De hecho, uno de los fundadores del SDEUB, el profesor Francisco Fernández-Buey, dice que el número de “estudiantes que entonces nos considerábamos comunistas (...) pudo oscilar, en la Universidad de Barcelona, entre 50 (al principio del proceso [1965]) y 200 (en el mejor momento: entre el otoño del 66 y la primavera del 67)”. Los porcentajes de afiliación respecto a los estudiantes implicados en las protestas no diferirían mucho en Madrid, País Vasco, Andalucía, Valencia, etc.

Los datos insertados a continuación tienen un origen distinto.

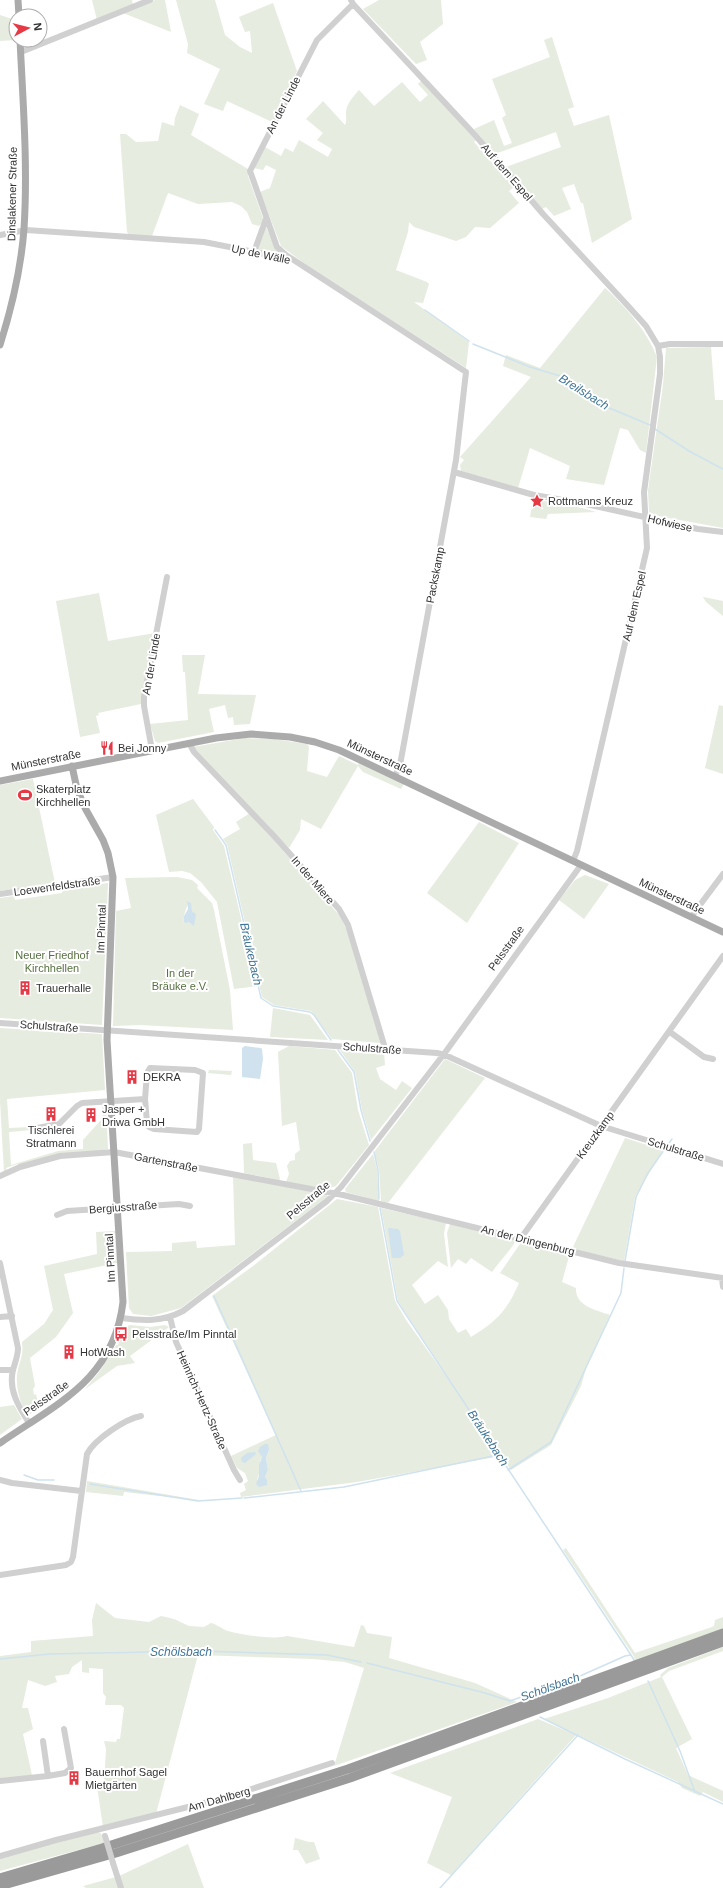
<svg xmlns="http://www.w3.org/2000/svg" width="723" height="1888" font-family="Helvetica,sans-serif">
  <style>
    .green { fill: #e6ecdf; fill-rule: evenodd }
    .water { fill: #cfe2ee }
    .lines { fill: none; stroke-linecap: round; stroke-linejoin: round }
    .stream { stroke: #cfe2ee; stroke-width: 1.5 }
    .minor { stroke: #d0d0d0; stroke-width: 6 }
    .major { stroke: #ababab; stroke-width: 7 }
    .highway { stroke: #9a9a9a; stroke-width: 9 }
    .minor-bridge { stroke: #d0d0d0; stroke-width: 6 }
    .labels { text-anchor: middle; stroke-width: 4; stroke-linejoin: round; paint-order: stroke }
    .street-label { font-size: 11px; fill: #333; stroke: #fff }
    .poi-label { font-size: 11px; fill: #333; stroke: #fff; text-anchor: start }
    .park-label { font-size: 11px; fill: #56703f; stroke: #fff }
    .water-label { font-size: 12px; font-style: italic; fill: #3f7597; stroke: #fff }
  </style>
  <rect width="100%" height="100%" fill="#fff"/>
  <path class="green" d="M92 0H132L133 5 97 20Z
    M155 0H165L171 32 123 13Z
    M176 0H215L225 35 240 47 252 53 250 31 245 32 239 17 273 3 297 71 272 122 227 101 223 111 204 104 220 69 187 53 188 44Z
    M379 0H441L443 24 420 42 427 60 416 64 363 9Z
    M0 15 15 20 16 40 0 41Z
    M552 37 574 107 568 109 574 126 609 115 632 219 592 243 583 203H581L574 184 562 188 571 209 554 216 546 207 542 209 506 167 561 147 556 132 495 154 474 129 494 120 504 146 512 143 502 118 506 115 492 79 550 57 544 40Z
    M422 80 476 140 474 142 514 187 509 191 519 203 490 228 475 227 466 237 456 241 414 227 409 222 408 232 396 270 427 282 429 284 423 303 414 302 469 342 466 368 309 267 281 246 260 192 270 188 276 170 266 165 263 170 254 168 265 147 281 156 285 148 293 152 299 140 328 157 332 149 317 140 323 133 306 119 323 101 345 125C347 120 346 118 346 112 347 103 353 97 359 90L374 106 402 82 420 102 428 95 418 84Z
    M180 105 199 114 191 135 248 169V176L263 218V222L259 226 252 224 247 212 241 206 232 202 198 204 168 193 152 236 129 235 127 232 120 134H126L136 142 158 141 162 122 174 126 175 118Z
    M266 227 276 248 284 257 257 251Z
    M605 288C626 307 647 331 657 357L646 453 640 450 628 430 620 428 604 485 566 479 570 466 530 448 518 488 461 471 460 465 464 460 460 457 531 377 503 366 506 355 540 368Z
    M711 347 715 400H723V528L658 516 649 512 648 490 663 385 666 348Z
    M533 499 582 508 596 512 548 514 546 519 530 517Z
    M99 593 108 641 155 633 141 704 98 713 99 715 96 716 100 733 80 737 56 601Z
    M703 597 723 601V616L706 602Z
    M182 655H205L198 694 256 695 250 724 234 725 233 717 228 718 225 705 209 709 214 732 158 743 155 741 150 724 188 720 185 672H183Z
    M719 705 723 706V774L705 768Z
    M245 738 274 739 307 744 309 747 307 771 327 777 339 756 358 765 359 762 404 784 401 789 363 772 358 766 321 829 301 819 300 830 289 848 193 747Z
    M33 779 55 883 0 891V785Z
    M193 799 214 827 213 830 224 846 257 986 234 989 217 902 201 882 190 873 182 871 169 872 156 815Z
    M250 813 339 915 347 930 382 1042 380 1043 332 1039 311 1011 274 1005 262 997 227 844 223 839 240 829 236 822Z
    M479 822 519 843 467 923 427 893Z
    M585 875 609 884 584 919 559 900 575 880Z
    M177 877 192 880 198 885 197 888 212 903 214 910 230 990 233 1030 140 1025 113 1026 116 911 131 908 125 878ZM189 901 192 911 194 913 189 922H184C183 914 187 908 189 901Z
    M108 883 102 1025 0 1018V898L14 896 15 900 62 893V889Z
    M273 1008 310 1015 328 1040 270 1037Z
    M0 1028 102 1034 105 1090 7 1099 9 1128 31 1127V1130L9 1132 11 1165 58 1151 83 1149V1140L100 1121 103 1120 102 1105 106 1106 108 1149 19 1165 17 1164 6 1168 7 1171 4 1172 0 1101Z
    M289 1046 335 1050 352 1073 358 1110 369 1145 336 1186 327 1189 286 1182 289 1174 287 1166 290 1161 295 1160V1154L300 1150 296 1122 282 1126 278 1052Z
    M340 1050 384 1052 385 1065 376 1068 380 1079 396 1090 402 1081 412 1088 371 1140 362 1110 355 1072Z
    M445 1059 485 1078 388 1203 381 1201 379 1169 374 1152Z
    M209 1070 232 1071 231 1075 208 1073Z
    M625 1138 663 1150 635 1197 624 1261 572 1249Z
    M252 1143 253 1160 276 1163 280 1179 279 1180 244 1173 243 1144Z
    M373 1154 377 1169 379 1201 346 1192 345 1189Z
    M233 1176 327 1195V1197L181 1308 151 1316 133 1314 129 1308 126 1252 172 1251V1243L196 1241 197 1248 235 1245Z
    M337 1199 378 1207 395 1301 406 1320 463 1400 398 1301 381 1208 446 1223 444 1234 448 1267 438 1261 412 1285 425 1304 438 1295 448 1310 449 1319 458 1333 466 1329 471 1337C496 1322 507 1311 519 1283L500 1273 522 1241 570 1253 562 1282 576 1288C575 1306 596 1310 610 1315L587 1365 581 1386 551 1445 511 1470 501 1456 357 1482 241 1497 240 1493 246 1490 244 1484 248 1481 245 1473 237 1468 231 1456 276 1435 212 1296 253 1266ZM269 1450 266 1458 268 1470 265 1477 257 1480 260 1471V1461L262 1457 260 1452Z
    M450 1224 515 1239 516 1241C508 1253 500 1261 492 1272L471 1258 466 1264 458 1259 451 1268 447 1233Z
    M115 1231 117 1263 64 1274 73 1313 56 1337 30 1358 35 1386 33 1389 34 1395 36 1394 39 1407 29 1415C20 1406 16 1388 17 1376 18 1363 24 1358 22 1342L44 1324 53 1310 44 1266 97 1254 96 1232Z
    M130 1325 150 1327 165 1325 169 1327 130 1356 135 1363 117 1366 85 1389 100 1371 116 1345H118L125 1327Z
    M14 1405 22 1419 0 1435V1407Z
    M87 1481 205 1501 124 1492 123 1496 86 1492Z
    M566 1548 635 1653 712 1627 714 1626 715 1620 723 1617V1629L633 1662 632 1661 635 1659 633 1655 563 1550Z
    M96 1603 115 1618 149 1622 161 1616 174 1619 189 1626 204 1627 211 1623C218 1625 222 1629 228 1631 243 1635 272 1640 287 1636L354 1647 361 1625 364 1626 367 1633 392 1637 389 1658 475 1683 517 1702 334 1766 364 1668 345 1662 313 1659 198 1655 156 1814 103 1827 97 1786 104 1784 106 1749 104 1741 116 1742 117 1739H120L124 1708 121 1705H105L106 1697 103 1693V1669L89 1668V1673L82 1672V1660L72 1667 69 1674 55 1676 57 1682 45 1686 28 1680 22 1708H28L33 1729 23 1734 32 1775 0 1779V1656L31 1652V1641L93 1636 92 1620Z
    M723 1647V1651L669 1671 662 1677 692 1739 676 1748 688 1775 723 1791V1802L703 1792 700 1796 682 1788 678 1782 544 1719 608 1698 661 1677 660 1675 668 1668Z
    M538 1719 576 1735 451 1875 427 1863 452 1797 390 1773Z
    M96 1832 101 1833 104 1843 0 1871V1858Z
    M295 1838 309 1842H314L320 1859 306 1864 298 1850H293Z
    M188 1844 204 1888H123L119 1876Z
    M116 1877 119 1888H86L83 1886Z"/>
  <path class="water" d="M187 901 191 903 192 911 196 914 194 926 189 922 186 923 184 922V916L188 909Z
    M245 1046 261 1048 262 1049 263 1059 260 1079 242 1077V1048Z
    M388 1228 398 1229 400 1231 404 1255 400 1258H392Z
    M265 1444H268L269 1450 266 1458 268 1470 265 1477 267 1480V1485L259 1487 256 1484 259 1476V1465L262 1457 258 1451 260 1447Z
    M255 1452 256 1454 245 1463 242 1462 241 1458 247 1453Z"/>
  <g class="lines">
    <path class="stream" d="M425 310 469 341
      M473 344 530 367 567 378 607 407 650 425
      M655 429 689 451 723 469
      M215 830 226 845 261 998 273 1006 310 1012 314 1015 331 1040
      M338 1050 354 1072 361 1110 370 1141
      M669 1143 672 1139
      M374 1152 378 1170 379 1199
      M380 1208 397 1301 631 1655
      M625 1261 636 1197 648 1173 664 1150
      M214 1296 301 1491
      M508 1470 551 1442 621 1293 624 1268
      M24 1475 38 1480H54
      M90 1484 198 1501 242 1498
      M244 1498 344 1487 498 1455
      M0 1659 50 1654 199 1651 327 1655 361 1662
      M367 1663 485 1693 510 1701 580 1676 625 1656 631 1655 634 1660
      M648 1681 680 1751 695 1792
      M540 1717 625 1759 723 1804
      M440 1888 578 1735"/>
    <path class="minor" d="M351 0 353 4 475 135 543 214 629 307 646 326 658 346 660 357V374L644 492 647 548 577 851 573 861
      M353 4 317 40 250 171 277 247 286 255 466 372 456 460 400 765 395 776
      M21 52 150 0
      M0 235 26 230 204 242 290 259
      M254 252 266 219
      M658 346 670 344H723
      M454 472 534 495 586 504 698 529 723 532
      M189 743 194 752 274 836 339 909 348 925 385 1048
      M152 750 144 706V697L167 577
      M0 894 113 877
      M691 917 723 874
      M0 1023 437 1053 445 1055 601 1126 723 1164
      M670 1032 704 1057 713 1059
      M37 1128 59 1124 77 1106 82 1103 145 1099 147 1123 149 1127 154 1129 197 1132 199 1129 203 1073 195 1070 150 1068 147 1073 145 1099
      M0 1176 20 1167 60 1156 114 1152 343 1195 619 1263 723 1278
      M57 1215 67 1211 179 1204 190 1206
      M521 1238 723 956
      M0 1263 18 1348C18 1356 15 1362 13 1370 8 1390 19 1407 29 1423
      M722 1278 723 1287
      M0 1317 12 1316
      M170 1317 176 1342 182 1355 234 1470 240 1480
      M121 1318C144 1321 162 1322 183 1311L327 1201 341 1187 444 1054 581 865
      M0 1370H13
      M0 1480 12 1483 81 1491
      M0 1575 66 1565 71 1562 73 1557 87 1454C95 1439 125 1419 141 1416
      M48 1776 65 1773 71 1768 64 1729
      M0 1781 48 1776 43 1741
      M0 1856 56 1840 224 1798 332 1763
      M113 1863 121 1888"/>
    <path class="major" d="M18 0 19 16
      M0 345C12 307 21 269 24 229 28 166 23 103 20 40
      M0 781 216 738 251 734 290 737 315 742 339 750 723 932
      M0 1443C58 1403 114 1379 123 1302L107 1040 113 877 108 853 103 840 85 808 77 789 72 766"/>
    <path class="highway" d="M0 1878 102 1848 348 1769 723 1633
      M0 1886 116 1853 350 1778 723 1642"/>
    <path class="minor-bridge" d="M105 1836 113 1863"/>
  </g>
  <defs>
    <symbol id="sight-bare" viewBox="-9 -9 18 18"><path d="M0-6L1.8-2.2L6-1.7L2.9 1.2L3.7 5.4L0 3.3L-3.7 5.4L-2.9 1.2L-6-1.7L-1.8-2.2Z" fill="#e63946" stroke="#fff" stroke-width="2.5" paint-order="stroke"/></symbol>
    <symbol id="restaurant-bare" viewBox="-9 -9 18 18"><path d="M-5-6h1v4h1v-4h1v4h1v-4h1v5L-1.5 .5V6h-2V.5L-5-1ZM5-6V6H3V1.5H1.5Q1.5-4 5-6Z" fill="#e63946" stroke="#fff" stroke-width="2.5" paint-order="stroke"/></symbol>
    <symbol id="stadium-bare" viewBox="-9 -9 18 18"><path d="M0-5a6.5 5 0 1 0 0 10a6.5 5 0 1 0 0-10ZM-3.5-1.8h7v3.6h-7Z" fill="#e63946" stroke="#fff" stroke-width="2.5" paint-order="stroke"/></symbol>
    <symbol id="building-bare" viewBox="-9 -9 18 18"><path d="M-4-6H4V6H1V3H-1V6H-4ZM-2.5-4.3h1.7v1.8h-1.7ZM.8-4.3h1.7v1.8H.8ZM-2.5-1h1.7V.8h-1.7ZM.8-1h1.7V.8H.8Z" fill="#e63946" stroke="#fff" stroke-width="2.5" paint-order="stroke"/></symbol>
    <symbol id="bus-bare" viewBox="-9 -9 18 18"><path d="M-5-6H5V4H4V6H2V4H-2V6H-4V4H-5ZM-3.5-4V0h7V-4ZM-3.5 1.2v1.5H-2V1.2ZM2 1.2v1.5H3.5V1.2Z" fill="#e63946" stroke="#fff" stroke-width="2.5" paint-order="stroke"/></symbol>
  </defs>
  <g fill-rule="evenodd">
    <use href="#sight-bare" x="527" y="491" width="20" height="20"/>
    <use href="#restaurant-bare" x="97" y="738" width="20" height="20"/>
    <use href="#stadium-bare" x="15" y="785" width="20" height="20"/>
    <use href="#building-bare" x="15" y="978" width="20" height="20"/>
    <use href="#building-bare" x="122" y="1067" width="20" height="20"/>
    <use href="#building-bare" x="41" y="1104" width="20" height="20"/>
    <use href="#building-bare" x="81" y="1105" width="20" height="20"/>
    <use href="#bus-bare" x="111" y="1324" width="20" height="20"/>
    <use href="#building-bare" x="59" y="1342" width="20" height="20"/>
    <use href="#building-bare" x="64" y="1768" width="20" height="20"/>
  </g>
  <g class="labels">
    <g class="street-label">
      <text transform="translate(283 105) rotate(-63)" y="4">An der Linde</text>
      <text transform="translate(507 172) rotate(49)" y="4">Auf dem Espel</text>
      <text transform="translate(12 194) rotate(-89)" y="4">Dinslakener Straße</text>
      <text transform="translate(261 254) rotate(12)" y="4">Up de Wälle</text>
      <text transform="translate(670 523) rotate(13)" y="4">Hofwiese</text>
      <text transform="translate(435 575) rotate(-79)" y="4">Packskamp</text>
      <text transform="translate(634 606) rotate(-77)" y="4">Auf dem Espel</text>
      <text transform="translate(151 664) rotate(-80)" y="4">An der Linde</text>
      <text transform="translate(380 757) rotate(25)" y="4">Münsterstraße</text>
      <text transform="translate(46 760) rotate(-11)" y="4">Münsterstraße</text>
      <text transform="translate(313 880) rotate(49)" y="4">In der Miere</text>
      <text transform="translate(57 886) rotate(-8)" y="4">Loewenfeldstraße</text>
      <text transform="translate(672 896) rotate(25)" y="4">Münsterstraße</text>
      <text transform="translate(101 929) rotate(-88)" y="4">Im Pinntal</text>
      <text transform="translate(506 948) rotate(-54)" y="4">Pelsstraße</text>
      <text transform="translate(49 1026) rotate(4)" y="4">Schulstraße</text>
      <text transform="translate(372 1048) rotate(4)" y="4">Schulstraße</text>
      <text transform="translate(595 1135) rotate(-54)" y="4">Kreuzkamp</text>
      <text transform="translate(676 1149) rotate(17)" y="4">Schulstraße</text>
      <text transform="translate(166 1162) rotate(11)" y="4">Gartenstraße</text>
      <text transform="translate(308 1200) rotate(-40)" y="4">Pelsstraße</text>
      <text transform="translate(123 1207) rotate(-4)" y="4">Bergiusstraße</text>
      <text transform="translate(528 1240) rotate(14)" y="4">An der Dringenburg</text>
      <text transform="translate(110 1258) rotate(-93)" y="4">Im Pinntal</text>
      <text transform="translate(46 1398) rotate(-35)" y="4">Pelsstraße</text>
      <text transform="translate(202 1400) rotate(66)" y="4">Heinrich-Hertz-Straße</text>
      <text transform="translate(219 1799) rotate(-16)" y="4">Am Dahlberg</text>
    </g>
    <g class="poi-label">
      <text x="548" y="505">Rottmanns Kreuz</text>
      <text x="118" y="752">Bei Jonny</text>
      <text x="36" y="793">Skaterplatz<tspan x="36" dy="13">Kirchhellen</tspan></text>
      <text x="36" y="992">Trauerhalle</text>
      <text x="143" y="1081">DEKRA</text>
      <text x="102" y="1113">Jasper +<tspan x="102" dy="13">Driwa GmbH</tspan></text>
      <text x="51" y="1134" text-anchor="middle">Tischlerei<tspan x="51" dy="13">Stratmann</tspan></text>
      <text x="132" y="1338">Pelsstraße/Im Pinntal</text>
      <text x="80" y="1356">HotWash</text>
      <text x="85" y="1776">Bauernhof Sagel<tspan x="85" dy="13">Mietgärten</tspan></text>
    </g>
    <g class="park-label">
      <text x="52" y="959">Neuer Friedhof<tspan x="52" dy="13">Kirchhellen</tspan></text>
      <text x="180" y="977">In der<tspan x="180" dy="13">Bräuke e.V.</tspan></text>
    </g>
    <g class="water-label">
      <text transform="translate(584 392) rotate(32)" y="4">Breilsbach</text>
      <text transform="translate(251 954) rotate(77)" y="4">Bräukebach</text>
      <text transform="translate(488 1438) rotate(57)" y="4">Bräukebach</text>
      <text x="181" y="1656">Schölsbach</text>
      <text transform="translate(550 1687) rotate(-20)" y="4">Schölsbach</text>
    </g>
  </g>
  <g transform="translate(28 28) rotate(83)"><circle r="19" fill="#ffffff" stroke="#adadad"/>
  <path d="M0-3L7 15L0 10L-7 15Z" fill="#e63946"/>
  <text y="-6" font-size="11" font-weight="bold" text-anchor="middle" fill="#333333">N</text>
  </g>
</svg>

Muestras de ese extremismo que adelantó Aranguren –juicio en el que, luego, no les quedó más remedio que coincidir a las instancias educativas gubernamentales, y a las de Gobernación y el resto– fueron los llamamientos al movimiento estudiantil a manifestarse, en diciembre de 1966, en apoyo de los trabajadores de Madrid, Barcelona, Euskadi y Asturias en huelga y, el 27 de enero de 1967, a sumarse a la multitudinaria manifestación en Madrid de más de 30.000 trabajadores, convocada por las ya mayoritarias Comisiones Obreras (CCOO). Un estado de cosas que, lejos de amainar con los estados de excepción y los cierres temporales de las universidades, la dureza del régimen los va radicalizando y se prolongan a lo largo del final de la década y hasta el final del dictador.